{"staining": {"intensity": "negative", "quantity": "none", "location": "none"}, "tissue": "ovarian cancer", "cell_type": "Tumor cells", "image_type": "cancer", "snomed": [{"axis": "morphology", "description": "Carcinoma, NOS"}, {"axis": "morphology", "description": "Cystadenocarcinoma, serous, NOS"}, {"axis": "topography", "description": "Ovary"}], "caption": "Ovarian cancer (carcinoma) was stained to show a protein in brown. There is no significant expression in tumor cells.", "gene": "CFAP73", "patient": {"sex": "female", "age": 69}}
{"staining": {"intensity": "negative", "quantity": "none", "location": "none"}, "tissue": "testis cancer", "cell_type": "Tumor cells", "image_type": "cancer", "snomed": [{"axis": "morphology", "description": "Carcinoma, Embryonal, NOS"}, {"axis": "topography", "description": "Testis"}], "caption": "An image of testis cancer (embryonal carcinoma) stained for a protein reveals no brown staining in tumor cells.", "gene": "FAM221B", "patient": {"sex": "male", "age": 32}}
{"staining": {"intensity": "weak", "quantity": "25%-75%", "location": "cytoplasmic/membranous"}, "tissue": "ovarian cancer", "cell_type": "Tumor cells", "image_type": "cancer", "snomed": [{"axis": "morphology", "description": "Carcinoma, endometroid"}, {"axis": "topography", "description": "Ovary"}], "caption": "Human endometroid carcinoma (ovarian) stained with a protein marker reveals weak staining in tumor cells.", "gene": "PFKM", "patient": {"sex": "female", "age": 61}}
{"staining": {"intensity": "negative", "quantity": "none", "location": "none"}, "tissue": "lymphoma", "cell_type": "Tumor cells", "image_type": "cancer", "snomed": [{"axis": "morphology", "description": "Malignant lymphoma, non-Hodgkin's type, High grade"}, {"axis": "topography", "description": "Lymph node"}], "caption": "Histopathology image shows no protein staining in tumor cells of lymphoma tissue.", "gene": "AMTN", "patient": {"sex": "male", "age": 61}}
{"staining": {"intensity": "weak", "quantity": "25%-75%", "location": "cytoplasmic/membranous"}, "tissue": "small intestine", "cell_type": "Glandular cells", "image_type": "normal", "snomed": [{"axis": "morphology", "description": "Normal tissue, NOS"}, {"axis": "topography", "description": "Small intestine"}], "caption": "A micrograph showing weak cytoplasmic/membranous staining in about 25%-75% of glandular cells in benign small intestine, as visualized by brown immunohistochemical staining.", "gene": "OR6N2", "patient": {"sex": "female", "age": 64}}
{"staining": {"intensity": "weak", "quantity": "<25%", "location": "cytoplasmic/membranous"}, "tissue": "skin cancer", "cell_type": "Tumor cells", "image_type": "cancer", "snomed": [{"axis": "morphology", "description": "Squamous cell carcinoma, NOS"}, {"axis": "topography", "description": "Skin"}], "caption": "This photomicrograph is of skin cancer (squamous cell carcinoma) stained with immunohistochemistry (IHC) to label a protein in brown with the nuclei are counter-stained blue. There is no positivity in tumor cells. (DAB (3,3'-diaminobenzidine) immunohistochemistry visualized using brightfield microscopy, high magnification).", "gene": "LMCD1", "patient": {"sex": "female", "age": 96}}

---

▸ **ABOUT THIS TASK**
Your answer must consist of every line above, transcribed verbatim.

▸ **COMPLETED EXERCISE**
{"staining": {"intensity": "negative", "quantity": "none", "location": "none"}, "tissue": "ovarian cancer", "cell_type": "Tumor cells", "image_type": "cancer", "snomed": [{"axis": "morphology", "description": "Carcinoma, NOS"}, {"axis": "morphology", "description": "Cystadenocarcinoma, serous, NOS"}, {"axis": "topography", "description": "Ovary"}], "caption": "Ovarian cancer (carcinoma) was stained to show a protein in brown. There is no significant expression in tumor cells.", "gene": "CFAP73", "patient": {"sex": "female", "age": 69}}
{"staining": {"intensity": "negative", "quantity": "none", "location": "none"}, "tissue": "testis cancer", "cell_type": "Tumor cells", "image_type": "cancer", "snomed": [{"axis": "morphology", "description": "Carcinoma, Embryonal, NOS"}, {"axis": "topography", "description": "Testis"}], "caption": "An image of testis cancer (embryonal carcinoma) stained for a protein reveals no brown staining in tumor cells.", "gene": "FAM221B", "patient": {"sex": "male", "age": 32}}
{"staining": {"intensity": "weak", "quantity": "25%-75%", "location": "cytoplasmic/membranous"}, "tissue": "ovarian cancer", "cell_type": "Tumor cells", "image_type": "cancer", "snomed": [{"axis": "morphology", "description": "Carcinoma, endometroid"}, {"axis": "topography", "description": "Ovary"}], "caption": "Human endometroid carcinoma (ovarian) stained with a protein marker reveals weak staining in tumor cells.", "gene": "PFKM", "patient": {"sex": "female", "age": 61}}
{"staining": {"intensity": "negative", "quantity": "none", "location": "none"}, "tissue": "lymphoma", "cell_type": "Tumor cells", "image_type": "cancer", "snomed": [{"axis": "morphology", "description": "Malignant lymphoma, non-Hodgkin's type, High grade"}, {"axis": "topography", "description": "Lymph node"}], "caption": "Histopathology image shows no protein staining in tumor cells of lymphoma tissue.", "gene": "AMTN", "patient": {"sex": "male", "age": 61}}
{"staining": {"intensity": "weak", "quantity": "25%-75%", "location": "cytoplasmic/membranous"}, "tissue": "small intestine", "cell_type": "Glandular cells", "image_type": "normal", "snomed": [{"axis": "morphology", "description": "Normal tissue, NOS"}, {"axis": "topography", "description": "Small intestine"}], "caption": "A micrograph showing weak cytoplasmic/membranous staining in about 25%-75% of glandular cells in benign small intestine, as visualized by brown immunohistochemical staining.", "gene": "OR6N2", "patient": {"sex": "female", "age": 64}}
{"staining": {"intensity": "weak", "quantity": "<25%", "location": "cytoplasmic/membranous"}, "tissue": "skin cancer", "cell_type": "Tumor cells", "image_type": "cancer", "snomed": [{"axis": "morphology", "description": "Squamous cell carcinoma, NOS"}, {"axis": "topography", "description": "Skin"}], "caption": "This photomicrograph is of skin cancer (squamous cell carcinoma) stained with immunohistochemistry (IHC) to label a protein in brown with the nuclei are counter-stained blue. There is no positivity in tumor cells. (DAB (3,3'-diaminobenzidine) immunohistochemistry visualized using brightfield microscopy, high magnification).", "gene": "LMCD1", "patient": {"sex": "female", "age": 96}}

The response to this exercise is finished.